The other problem that bedeviled sites that allowed arbitrary HTML back in the day was crude phishing attempts: convert your user profile into a fake login page with CSS and HTML. Blocking this entirely is probably impossible. I suppose some machine learning could be used to detect pages styled as phishing attempts.
There were also all sorts of ways to sneak JavaScript back in. I remember embedding a javascript: protocol link inside a Flash applet would do it (flash eventually blocked that though).
Pretty sure if there's no JS you could just block iframes and maybe form tags and then people would have no way to submit anything. They could click a malicious link, sure, but they can do that on today's social networks.
Then you can replace the website "chrome"- the headers, the links back to the rest of the site- with doppelgangers that take you to a phishing page that makes it look like you've been logged out. All of those you'd expect to be internal links, so when they show you a "please log in again" screen you will have no reason for suspicion. You can't do that on Facebook today.
Alternatively, you don't need a form tag. Just show a login set of text inputs and an image that looks like a submit button. That button links you to a phishing site that says "oops! try again" and then you put your password in a second time and this time it's a real form. So you'd have to get rid of text inputs entirely.
If I understand you correctly those "you are leaving example.com" interstitial pages with a redirect are a solution to this problem. Although they are not so pleasant.
Is it technically possible to completely strip out javascript but still retain full html + css compatibility? I had the impression that somebody always finds a way to outsmart any filter using UTF arcanes or some other method.
Hmm. I can't say for absolute sure, but if the root document is HTML and there are no <script> tags (or <iframe>s, I guess), I don't see how you'd get JavaScript to execute. I think those are strictly the only entry-points JS can have, and it's not like HTML or CSS could mutate the document to create one after the fact.
EDIT: I brainfarted and totally forgot about inline event handlers. Go easy on the downvotes please.
Allowing arbitrary HTML allows hackers to use your site to impersonate login pages, using your trusted SSL certificate to make the page appear authorized in the browser header.
Allowing arbitrary content allowed hackers to exploit browsers to run arbitrary code and go wild from there with user permissions.

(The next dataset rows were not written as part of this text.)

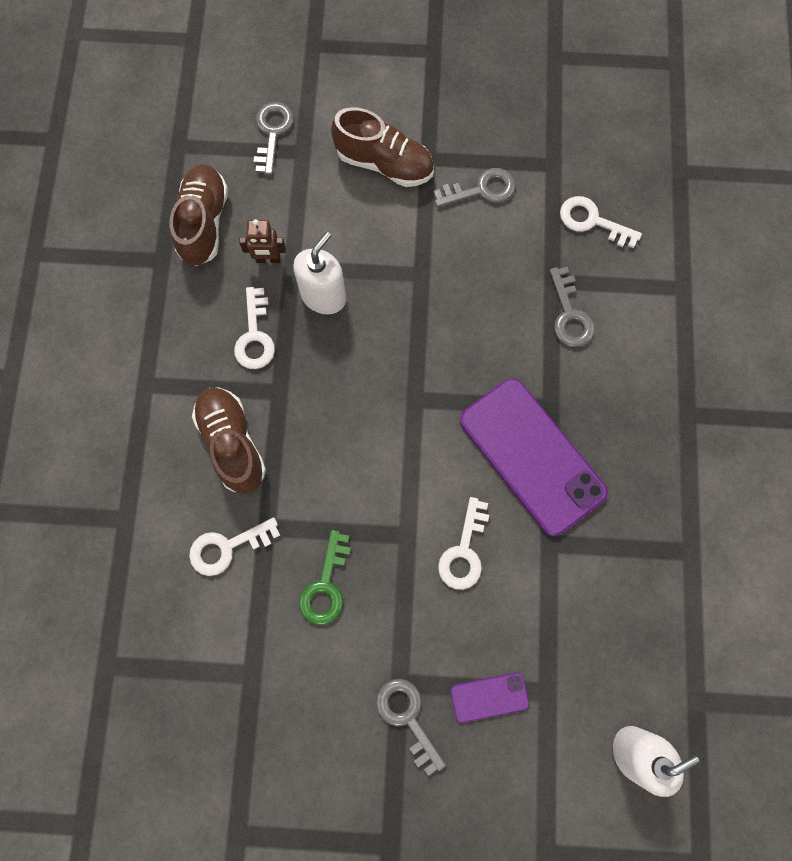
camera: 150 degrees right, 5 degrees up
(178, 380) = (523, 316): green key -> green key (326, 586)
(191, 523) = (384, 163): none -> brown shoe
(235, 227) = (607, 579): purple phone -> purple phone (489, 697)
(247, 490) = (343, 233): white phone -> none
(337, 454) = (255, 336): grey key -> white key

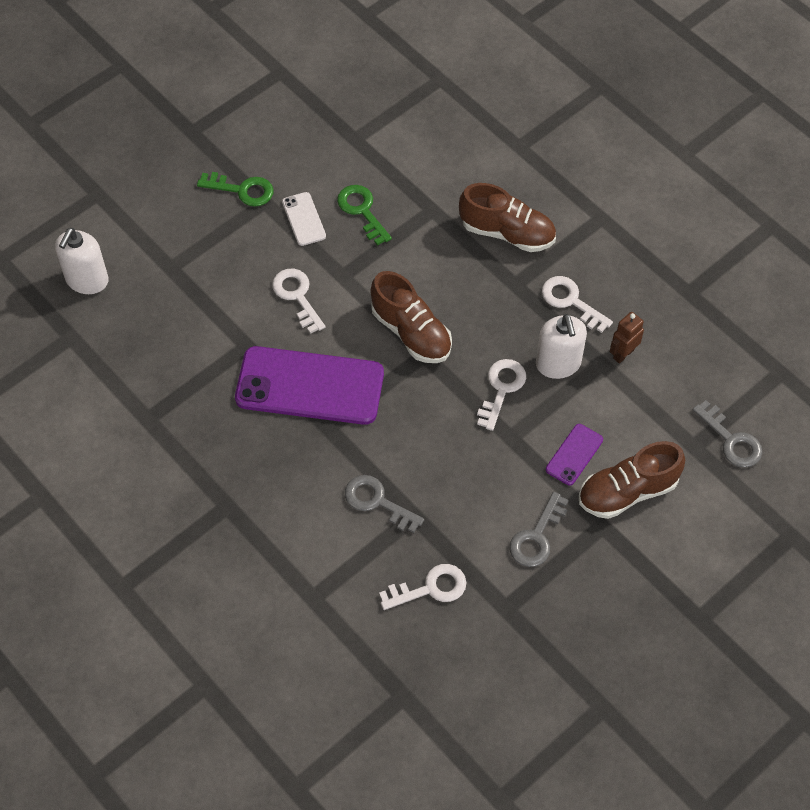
camera: 135 degrees right, 15 degrees down
(204, 223) = (694, 338): brown shoe -> brown shoe (411, 332)
(227, 547) = (442, 181): white key -> white key (501, 389)
(383, 627) = (304, 219): none -> white phone
(407, 717) = (242, 190): grey key -> green key
(489, 697) = (203, 237): purple phone -> purple phone (574, 454)

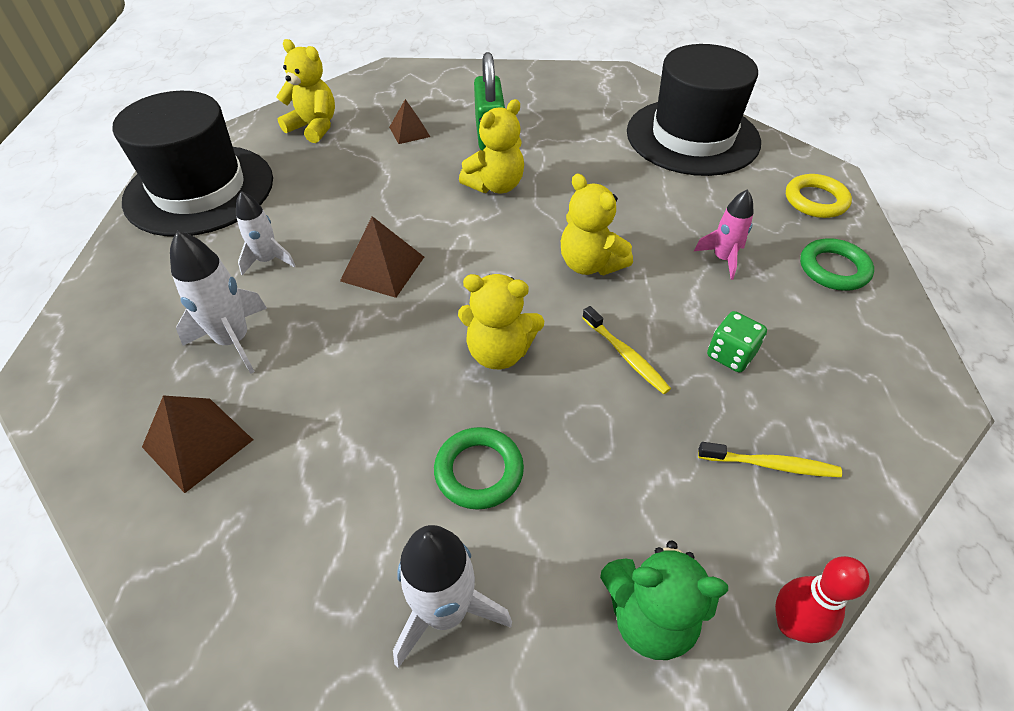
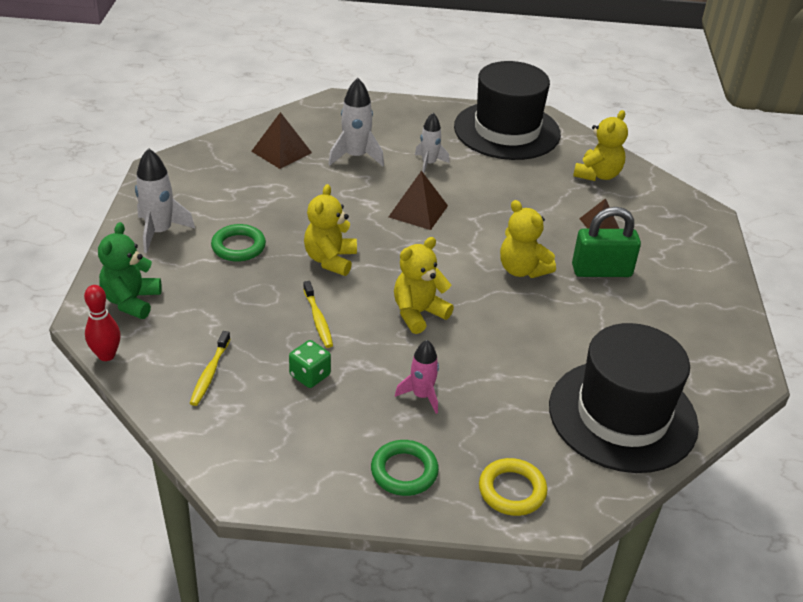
camera: 90 degrees right, 10 degrees down
(626, 355) = (318, 319): yellow toothbrush -> yellow toothbrush turned 75 degrees counterclockwise

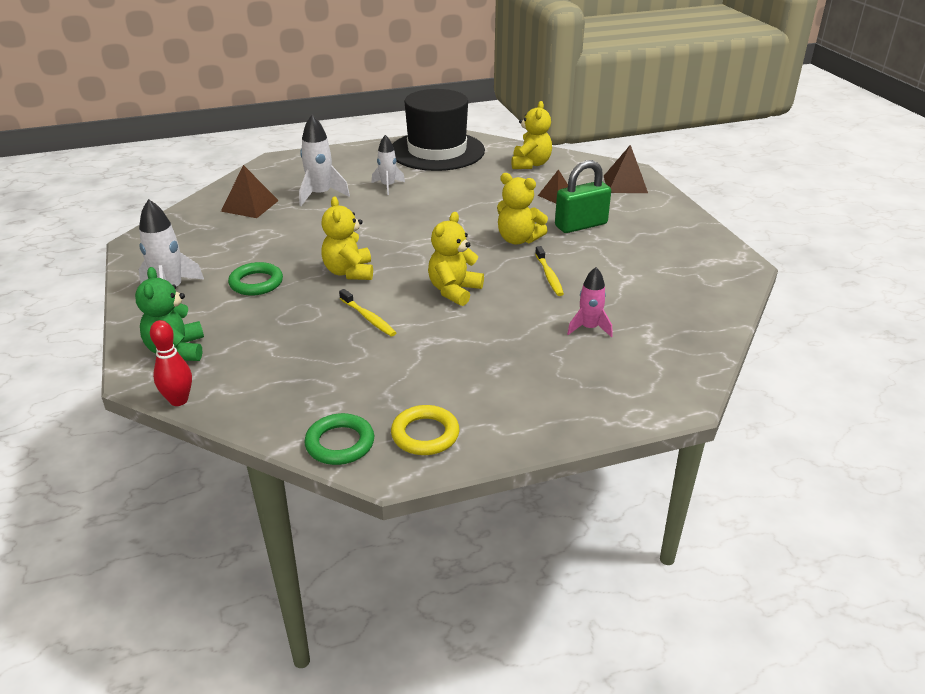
camera: 20 degrees left, 5 degrees down
(210, 373) = (294, 386): yellow toothbrush -> yellow toothbrush (549, 276)
(310, 375) = (390, 361): green dice -> none
(404, 471) = (525, 408): green ring -> green ring (340, 443)
(418, 211) = (402, 220): brown pyramid -> brown pyramid (625, 184)
(421, 396) = (500, 349): pink rocket -> pink rocket (589, 328)
(512, 490) = (625, 394): yellow ring -> yellow ring (425, 434)
(622, 415) = (670, 316): black hat -> none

Allowing arbitrary HTML mixes poorly with having more than one user doing it on a page.
Allowing arbitrary content to be uploaded and served out means that if you're lucky, you'll go bankrupt serving people pirated movies, and if you're not lucky, you'll go bankrupt and to prison for serving child porn.
This is just a sample of the problems.
You have to sandbox this stuff, and the crazier the line you try to draw with the sandbox around what is safe to do, the harder it is to secure.